Оба вышли из кельи, и Рене запер за собой дверь.
— Ваше величество, не прикажете ли совершить новые жертвоприношения? — спросил флорентиец.
— Нет, нет, Рене! Я пока вполне убеждена и этими. Подождем, не удастся ли нам добыть голову какого-нибудь осужденного, — тогда в день казни ты сговоришься с палачом.
Рене поклонился в знак согласия, затем, со свечой в руке, подошел к полкам с книгами, встал на стул, взял одну из книг и подал королеве.
Екатерина раскрыла книгу.
— Что это такое? — спросила она. — «Как надлежит вынашивать и питать ловчих птиц, соколов и кречетов, дабы они сделались смелы, сильны и к ловле охочим.
— Ах, простите, я ошибся! Это трактат о соколиной охоте, написанный одним луккским ученым для знаменитого Каструччо Кастракани. Он стоял рядом с той книгой и переплетен в такой же переплет, — я и ошибся. Впрочем, эта книга очень ценная; существуют только три экземпляра во всем мире: один в венецианской библиотеке, другой, купленный вашим предком Лоренцо Медичи, но затем подаренный Пьетро Медичи королю Карлу Восьмому, проезжавшему через Флоренцию, а вот этот — третий.
— Чту его как редкость, — ответила Екатерина, — но он мне не нужен: возьмите его.
Передавая книгу левой рукой, она протянула к Рене правую руку за другой книгой.
На этот раз Рене не ошибся — другая книга была именно той, какая нужна была королеве. Рене слез со стула, полистал книгу и подал Екатерине, открыв на нужной странице.

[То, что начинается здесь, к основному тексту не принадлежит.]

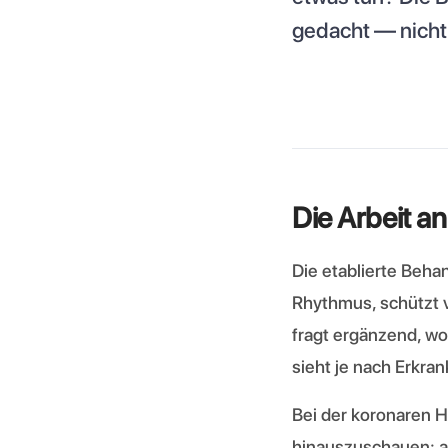
gedacht — nicht
Die Arbeit a
Die etablierte Beha
Rhythmus, schützt vo
fragt ergänzend, wo
sieht je nach Erkra
Bei der koronaren H
hinauszuschauen: au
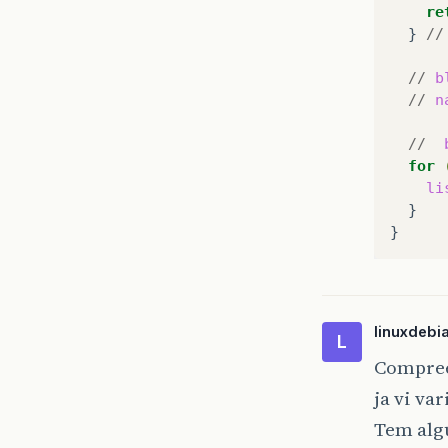
re
}
//
//
b
//
n
//
for
li
}

linuxdebi
L
Compree
ja vi va
Tem algu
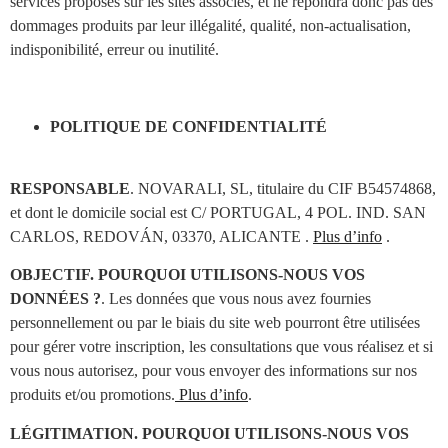
services proposés sur les sites associés, et ne répondra donc pas des
dommages produits par leur illégalité, qualité, non-actualisation,
indisponibilité, erreur ou inutilité.
POLITIQUE DE CONFIDENTIALITÉ
RESPONSABLE
. NOVARALI, SL, titulaire du CIF B54574868,
et dont le domicile social est C/ PORTUGAL, 4 POL. IND. SAN
CARLOS, REDOVÁN, 03370, ALICANTE .
Plus d’info
.
OBJECTIF. POURQUOI UTILISONS-NOUS VOS
DONNÉES ?
. Les données que vous nous avez fournies
personnellement ou par le biais du site web pourront être utilisées
pour gérer votre inscription, les consultations que vous réalisez et si
vous nous autorisez, pour vous envoyer des informations sur nos
produits et/ou promotions.
Plus d’info
.
LÉGITIMATION. POURQUOI UTILISONS-NOUS VOS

Екатерина села за стол, Рене поставил перед ней чародейную свечу, и ори свете ее синеватого огонька она вполголоса прочла несколько строк.

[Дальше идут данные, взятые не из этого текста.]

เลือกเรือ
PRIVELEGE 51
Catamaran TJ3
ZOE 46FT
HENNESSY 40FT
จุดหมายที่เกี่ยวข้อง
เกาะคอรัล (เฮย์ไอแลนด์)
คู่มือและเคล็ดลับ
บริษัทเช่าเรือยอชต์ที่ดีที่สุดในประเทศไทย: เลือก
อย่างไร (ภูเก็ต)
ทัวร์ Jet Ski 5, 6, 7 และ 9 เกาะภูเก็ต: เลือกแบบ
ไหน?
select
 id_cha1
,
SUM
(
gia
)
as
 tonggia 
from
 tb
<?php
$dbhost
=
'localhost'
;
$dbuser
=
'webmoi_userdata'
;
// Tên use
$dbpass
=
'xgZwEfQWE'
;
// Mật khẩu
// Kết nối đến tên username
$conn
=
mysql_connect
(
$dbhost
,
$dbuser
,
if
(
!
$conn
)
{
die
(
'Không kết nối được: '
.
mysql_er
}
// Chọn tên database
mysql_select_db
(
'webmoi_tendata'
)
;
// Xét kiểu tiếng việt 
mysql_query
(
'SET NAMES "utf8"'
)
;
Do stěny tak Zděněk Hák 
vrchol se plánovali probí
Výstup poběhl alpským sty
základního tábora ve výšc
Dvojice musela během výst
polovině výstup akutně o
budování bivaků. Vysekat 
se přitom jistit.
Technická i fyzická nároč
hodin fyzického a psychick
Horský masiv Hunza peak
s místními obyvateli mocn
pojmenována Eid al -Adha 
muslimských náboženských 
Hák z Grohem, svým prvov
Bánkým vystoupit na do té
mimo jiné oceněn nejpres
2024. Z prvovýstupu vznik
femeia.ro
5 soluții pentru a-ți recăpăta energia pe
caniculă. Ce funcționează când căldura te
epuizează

— Хорошо, — закрыв книгу, сказала она, — тут все, что мне хотелось знать.
Она поднялась со стула, оставив книгу на столе, но унося в голове мысль, которая только зарождалась и должна была еще созреть.
Рене со свечой в руке почтительно ожидал, когда королева, видимо собиравшаяся уходить, даст ему новые распоряжения или обратится с новыми вопросами.
Екатерина, склонив голову и приложив палец к губам, молча сделала несколько шагов по комнате.
Затем она вдруг остановилась перед Рене и подняла на него свои круглые, устремленные вперед, как у хищной птицы, глаза.
— Признайся, ты сделал для нее какое-то приворотное зелье! — сказала она.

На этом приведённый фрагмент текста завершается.